### SOURCE ###

Bora has a post up about impact factors that links to a discussion in Epidemiology. It’s the usual stuff: how awful they are because they have all sorts of problems. We all know this, but of course it doesn’t stop us all checking the IFs of the journals we want to submit to, and assiduously following our h-index (if anyone would care to cite this paper or this one I’d appreciate it. Thanks).
I mention this for a couple of reasons. First, the literature on impact factors, h-indices etc. is diffuse: everyone in science has an interest, so they get discussed all over the place: in ecology, chemistry, physics, mathematics etc. It would be nice if all this literature was brought together in a single review. Or perhaps it has, but somewhere obscure. Web of Science gives almost 1500 hits for the term, which will take a bit of time to go through. Connotea has about 170 entries with the tag “impact factor”, which is easier to handle. But if anyone knows of an overview, please shout up! I guess this is also a subtle plea for you to add any other studies you know of to Connotea.

###

> TASK OBJECTIVE
Duplicate the stretch of the impact factor post from "Bora has a post" through "appreciate it. Thanks).". The listing that comes next has no connection to the impact factor post.

### DATA EXCERPTS ###

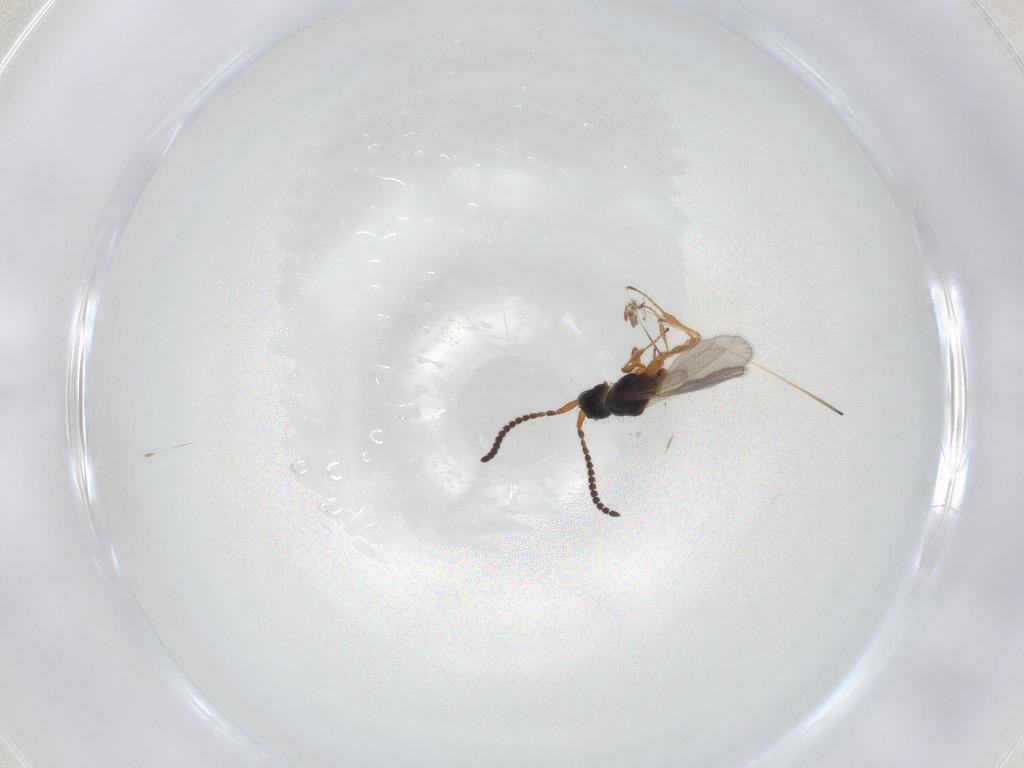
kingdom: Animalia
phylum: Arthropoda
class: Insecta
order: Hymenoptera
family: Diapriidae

###
### DATA EXCERPTS ###

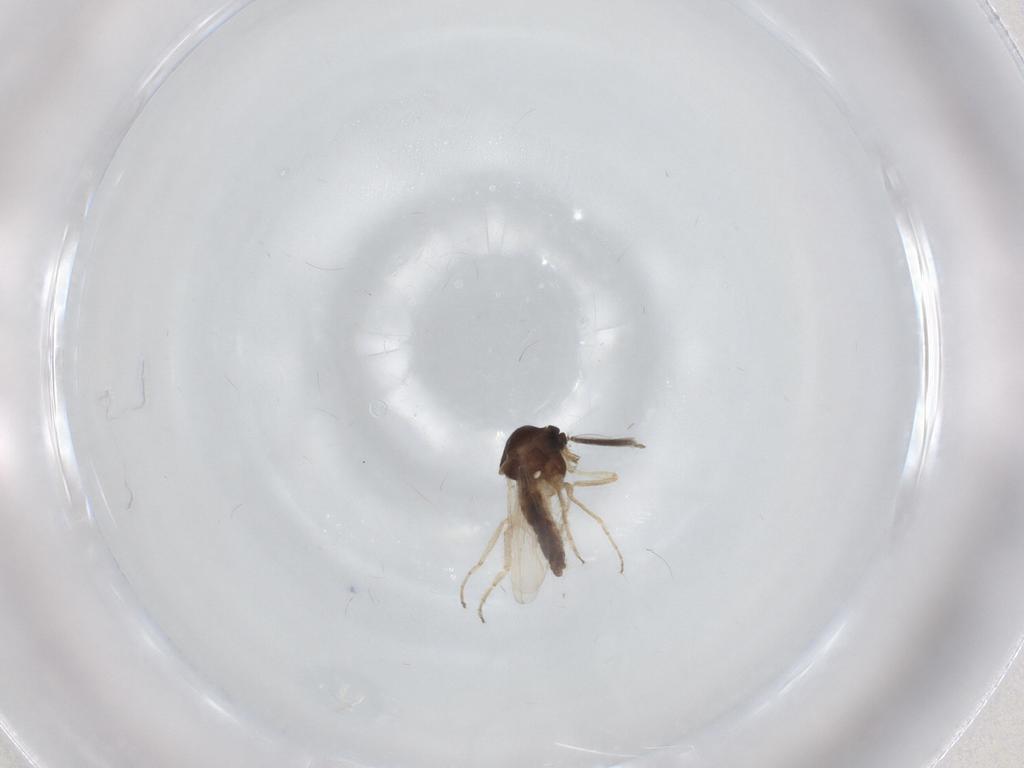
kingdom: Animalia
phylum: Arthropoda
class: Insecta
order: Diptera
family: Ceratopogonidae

###

> RESULT OF THE EXERCISE
Bora has a post up about impact factors that links to a discussion in Epidemiology. It’s the usual stuff: how awful they are because they have all sorts of problems. We all know this, but of course it doesn’t stop us all checking the IFs of the journals we want to submit to, and assiduously following our h-index (if anyone would care to cite this paper or this one I’d appreciate it. Thanks).